▶ [Objectif a]: À quelle date le billet « Ce soir le monde est laid » a-t-il été publié ?

Ce soir le monde est laid
Instantanés - Par Gabrielle - mardi 14 juillet 2015 - Lien permanent
Ce soir le monde est laid, tristement laid, cruellement laid. En ce soir il n'est rien, rien pour le sauver des atrocités qui le labourent et le façonnent.
Un de ces soirs où le sommeil a fui. Dormir serait accepter, se confier au monde à l'instant rejeté. Ce soir le monde est trop laid pour souhaiter y séjourner, y demeurer paix et volupté sous les draps veloutés. Trop laid pour plier à la nuit, accepter le repos du corps et de l’esprit, préparant la journée nouvelle annoncée.
Quels hasards déplacent-ils donc à ce point la focale ? D'où sort ce soir ce ressenti terrible et ancien -il fut autrefois récurrent- de la laideur d'un monde qui ne vaut pas d'y demeurer ?

▶ [Extrait de données]:
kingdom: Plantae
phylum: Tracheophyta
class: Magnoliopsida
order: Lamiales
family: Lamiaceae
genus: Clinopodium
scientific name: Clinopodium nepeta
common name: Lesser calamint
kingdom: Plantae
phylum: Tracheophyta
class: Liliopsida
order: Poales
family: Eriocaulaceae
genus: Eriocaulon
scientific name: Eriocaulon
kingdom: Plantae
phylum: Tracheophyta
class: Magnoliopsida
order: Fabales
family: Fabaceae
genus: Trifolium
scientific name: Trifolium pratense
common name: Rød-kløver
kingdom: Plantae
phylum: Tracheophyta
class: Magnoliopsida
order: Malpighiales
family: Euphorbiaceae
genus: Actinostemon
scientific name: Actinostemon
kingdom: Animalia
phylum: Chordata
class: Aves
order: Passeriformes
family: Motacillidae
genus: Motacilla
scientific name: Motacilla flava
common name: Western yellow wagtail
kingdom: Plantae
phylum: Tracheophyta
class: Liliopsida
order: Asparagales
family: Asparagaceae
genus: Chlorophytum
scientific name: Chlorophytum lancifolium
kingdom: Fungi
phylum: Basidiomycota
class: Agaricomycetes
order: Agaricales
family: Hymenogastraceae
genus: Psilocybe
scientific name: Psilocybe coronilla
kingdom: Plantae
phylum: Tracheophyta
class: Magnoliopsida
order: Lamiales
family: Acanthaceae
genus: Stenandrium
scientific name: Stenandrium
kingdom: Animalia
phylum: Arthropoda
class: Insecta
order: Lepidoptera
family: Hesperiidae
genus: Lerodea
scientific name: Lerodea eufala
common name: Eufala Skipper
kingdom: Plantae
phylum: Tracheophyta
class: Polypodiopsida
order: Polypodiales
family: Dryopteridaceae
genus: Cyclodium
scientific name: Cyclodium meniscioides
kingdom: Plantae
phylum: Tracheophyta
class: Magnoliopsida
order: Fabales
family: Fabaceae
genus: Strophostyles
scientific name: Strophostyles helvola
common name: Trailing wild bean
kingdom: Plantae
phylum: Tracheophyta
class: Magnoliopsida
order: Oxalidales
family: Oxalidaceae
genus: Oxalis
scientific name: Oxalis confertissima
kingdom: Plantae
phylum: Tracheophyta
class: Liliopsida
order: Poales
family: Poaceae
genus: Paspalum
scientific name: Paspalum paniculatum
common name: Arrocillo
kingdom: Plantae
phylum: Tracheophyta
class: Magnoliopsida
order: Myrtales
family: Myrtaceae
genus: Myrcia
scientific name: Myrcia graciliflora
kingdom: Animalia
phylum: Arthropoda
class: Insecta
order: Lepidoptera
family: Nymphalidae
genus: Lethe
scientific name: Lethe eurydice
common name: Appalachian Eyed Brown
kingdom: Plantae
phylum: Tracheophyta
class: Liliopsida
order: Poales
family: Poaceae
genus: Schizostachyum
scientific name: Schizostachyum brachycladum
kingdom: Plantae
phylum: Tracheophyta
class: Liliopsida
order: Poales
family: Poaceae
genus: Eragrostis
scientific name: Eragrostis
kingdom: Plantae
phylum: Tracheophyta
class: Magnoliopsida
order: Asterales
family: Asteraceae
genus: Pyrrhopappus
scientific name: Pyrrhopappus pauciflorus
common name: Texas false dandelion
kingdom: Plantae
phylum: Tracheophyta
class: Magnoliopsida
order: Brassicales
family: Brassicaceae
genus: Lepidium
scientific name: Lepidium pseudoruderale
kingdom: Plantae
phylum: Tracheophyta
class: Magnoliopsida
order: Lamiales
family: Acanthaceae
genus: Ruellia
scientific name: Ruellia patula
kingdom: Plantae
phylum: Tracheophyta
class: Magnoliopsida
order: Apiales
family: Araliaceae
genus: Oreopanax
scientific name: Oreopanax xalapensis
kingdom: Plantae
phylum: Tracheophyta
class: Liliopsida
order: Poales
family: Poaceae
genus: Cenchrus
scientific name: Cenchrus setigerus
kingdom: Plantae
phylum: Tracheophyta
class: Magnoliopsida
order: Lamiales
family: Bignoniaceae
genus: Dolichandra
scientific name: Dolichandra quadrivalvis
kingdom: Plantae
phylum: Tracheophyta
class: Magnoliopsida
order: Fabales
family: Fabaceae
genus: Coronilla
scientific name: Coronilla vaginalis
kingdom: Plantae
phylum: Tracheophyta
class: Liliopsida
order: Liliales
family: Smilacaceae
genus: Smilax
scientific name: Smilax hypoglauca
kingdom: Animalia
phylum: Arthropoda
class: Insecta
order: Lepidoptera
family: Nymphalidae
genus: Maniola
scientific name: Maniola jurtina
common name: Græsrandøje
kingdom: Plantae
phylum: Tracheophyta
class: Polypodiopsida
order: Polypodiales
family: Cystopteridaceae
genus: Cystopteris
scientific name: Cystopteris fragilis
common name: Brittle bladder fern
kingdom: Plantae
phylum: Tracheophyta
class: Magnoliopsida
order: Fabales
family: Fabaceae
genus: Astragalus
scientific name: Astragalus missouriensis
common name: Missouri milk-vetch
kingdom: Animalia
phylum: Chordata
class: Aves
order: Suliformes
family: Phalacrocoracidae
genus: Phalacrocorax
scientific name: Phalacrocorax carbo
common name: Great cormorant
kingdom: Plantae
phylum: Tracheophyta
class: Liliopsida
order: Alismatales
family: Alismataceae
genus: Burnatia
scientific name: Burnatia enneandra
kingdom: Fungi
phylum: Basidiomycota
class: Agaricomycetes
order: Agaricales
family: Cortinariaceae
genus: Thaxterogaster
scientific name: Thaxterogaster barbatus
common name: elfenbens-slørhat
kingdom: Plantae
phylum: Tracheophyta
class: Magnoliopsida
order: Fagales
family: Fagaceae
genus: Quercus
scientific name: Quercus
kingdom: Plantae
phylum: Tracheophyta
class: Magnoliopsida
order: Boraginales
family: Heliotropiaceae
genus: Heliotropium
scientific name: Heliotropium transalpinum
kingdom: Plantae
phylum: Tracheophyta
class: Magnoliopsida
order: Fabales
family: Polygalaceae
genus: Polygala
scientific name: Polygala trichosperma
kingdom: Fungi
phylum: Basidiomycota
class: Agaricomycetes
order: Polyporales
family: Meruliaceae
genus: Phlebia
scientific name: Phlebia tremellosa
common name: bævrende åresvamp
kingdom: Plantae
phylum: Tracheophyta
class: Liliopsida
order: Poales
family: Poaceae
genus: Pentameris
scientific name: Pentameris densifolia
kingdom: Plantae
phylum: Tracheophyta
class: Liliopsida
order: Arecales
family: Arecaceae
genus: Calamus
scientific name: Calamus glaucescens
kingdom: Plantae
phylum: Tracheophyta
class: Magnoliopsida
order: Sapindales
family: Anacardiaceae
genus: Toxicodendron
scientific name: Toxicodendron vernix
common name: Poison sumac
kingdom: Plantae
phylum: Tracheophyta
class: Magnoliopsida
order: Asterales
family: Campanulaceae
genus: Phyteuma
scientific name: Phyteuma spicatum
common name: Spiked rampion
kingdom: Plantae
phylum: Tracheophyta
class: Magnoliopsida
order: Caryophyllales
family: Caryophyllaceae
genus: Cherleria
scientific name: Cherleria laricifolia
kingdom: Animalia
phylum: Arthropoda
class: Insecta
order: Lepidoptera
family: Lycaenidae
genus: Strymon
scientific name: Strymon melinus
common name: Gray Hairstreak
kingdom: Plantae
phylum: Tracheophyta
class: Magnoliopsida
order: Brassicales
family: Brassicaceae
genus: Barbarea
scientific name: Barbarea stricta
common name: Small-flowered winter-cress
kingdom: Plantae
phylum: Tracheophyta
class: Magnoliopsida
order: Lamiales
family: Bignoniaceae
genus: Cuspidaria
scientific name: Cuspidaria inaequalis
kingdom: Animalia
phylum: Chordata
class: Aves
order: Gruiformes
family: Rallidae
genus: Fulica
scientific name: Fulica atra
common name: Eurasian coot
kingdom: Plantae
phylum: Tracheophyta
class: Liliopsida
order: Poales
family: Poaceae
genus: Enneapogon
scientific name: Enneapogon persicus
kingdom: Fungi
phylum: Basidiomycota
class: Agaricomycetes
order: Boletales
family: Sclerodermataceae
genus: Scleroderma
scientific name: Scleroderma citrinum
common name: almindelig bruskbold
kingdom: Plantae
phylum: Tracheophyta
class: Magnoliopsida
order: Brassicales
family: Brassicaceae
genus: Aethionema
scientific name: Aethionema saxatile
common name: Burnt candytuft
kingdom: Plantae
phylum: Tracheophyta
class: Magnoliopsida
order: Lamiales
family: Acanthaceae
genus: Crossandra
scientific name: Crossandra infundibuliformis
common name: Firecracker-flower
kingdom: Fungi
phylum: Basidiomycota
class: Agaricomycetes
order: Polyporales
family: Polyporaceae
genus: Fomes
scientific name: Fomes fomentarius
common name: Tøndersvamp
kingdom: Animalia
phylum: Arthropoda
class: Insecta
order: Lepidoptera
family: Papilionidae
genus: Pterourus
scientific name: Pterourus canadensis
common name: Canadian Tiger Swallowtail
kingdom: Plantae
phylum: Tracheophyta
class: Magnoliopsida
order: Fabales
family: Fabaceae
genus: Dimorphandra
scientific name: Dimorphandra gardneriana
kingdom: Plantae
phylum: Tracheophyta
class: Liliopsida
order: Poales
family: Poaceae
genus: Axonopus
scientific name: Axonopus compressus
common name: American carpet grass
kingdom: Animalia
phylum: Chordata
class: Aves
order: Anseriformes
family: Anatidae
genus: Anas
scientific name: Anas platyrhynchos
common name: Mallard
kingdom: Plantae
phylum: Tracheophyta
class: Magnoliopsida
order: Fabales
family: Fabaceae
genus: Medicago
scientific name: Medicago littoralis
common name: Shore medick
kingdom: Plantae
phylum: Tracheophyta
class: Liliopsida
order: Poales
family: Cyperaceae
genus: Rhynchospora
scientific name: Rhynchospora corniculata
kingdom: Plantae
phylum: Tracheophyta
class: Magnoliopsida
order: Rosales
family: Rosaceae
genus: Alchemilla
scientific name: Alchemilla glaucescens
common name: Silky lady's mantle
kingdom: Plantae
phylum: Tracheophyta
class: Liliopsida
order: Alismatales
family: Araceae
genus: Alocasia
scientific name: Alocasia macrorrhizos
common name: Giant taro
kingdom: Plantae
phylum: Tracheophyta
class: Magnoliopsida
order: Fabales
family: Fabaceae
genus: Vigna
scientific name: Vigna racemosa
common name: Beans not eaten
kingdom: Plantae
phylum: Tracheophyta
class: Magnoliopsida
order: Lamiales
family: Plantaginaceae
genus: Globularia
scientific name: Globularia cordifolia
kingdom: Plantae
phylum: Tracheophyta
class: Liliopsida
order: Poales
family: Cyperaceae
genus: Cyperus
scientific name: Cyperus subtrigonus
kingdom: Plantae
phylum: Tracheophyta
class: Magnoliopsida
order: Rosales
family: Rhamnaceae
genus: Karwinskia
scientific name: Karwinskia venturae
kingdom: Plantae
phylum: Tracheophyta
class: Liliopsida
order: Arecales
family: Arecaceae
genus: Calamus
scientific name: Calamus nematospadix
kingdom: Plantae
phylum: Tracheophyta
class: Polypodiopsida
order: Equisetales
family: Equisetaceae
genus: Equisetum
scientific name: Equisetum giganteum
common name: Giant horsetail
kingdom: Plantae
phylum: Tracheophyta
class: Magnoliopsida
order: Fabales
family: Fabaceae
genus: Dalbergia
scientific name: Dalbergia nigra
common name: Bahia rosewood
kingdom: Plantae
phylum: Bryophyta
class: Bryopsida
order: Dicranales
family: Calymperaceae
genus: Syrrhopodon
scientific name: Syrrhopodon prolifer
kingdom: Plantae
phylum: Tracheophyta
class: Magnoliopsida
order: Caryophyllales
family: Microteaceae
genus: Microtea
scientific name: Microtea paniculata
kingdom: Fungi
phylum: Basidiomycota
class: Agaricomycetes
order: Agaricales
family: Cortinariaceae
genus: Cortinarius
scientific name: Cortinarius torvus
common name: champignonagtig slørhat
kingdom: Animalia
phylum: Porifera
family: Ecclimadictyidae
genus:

▶ [Objectif b]: Remplacez « family » par « famille » dans le passage des lignes de données qui va de la toute première ligne jusqu'à celle qui contient « genus: Trifolium », bornes comprises. Recopiez uniquement ce passage, sans rien changer d'autre.

▶ [Réponse rédigée a]: Le mardi 14 juillet 2015.

▶ [Réponse rédigée b]:
kingdom: Plantae
phylum: Tracheophyta
class: Magnoliopsida
order: Lamiales
famille: Lamiaceae
genus: Clinopodium
scientific name: Clinopodium nepeta
common name: Lesser calamint
kingdom: Plantae
phylum: Tracheophyta
class: Liliopsida
order: Poales
famille: Eriocaulaceae
genus: Eriocaulon
scientific name: Eriocaulon
kingdom: Plantae
phylum: Tracheophyta
class: Magnoliopsida
order: Fabales
famille: Fabaceae
genus: Trifolium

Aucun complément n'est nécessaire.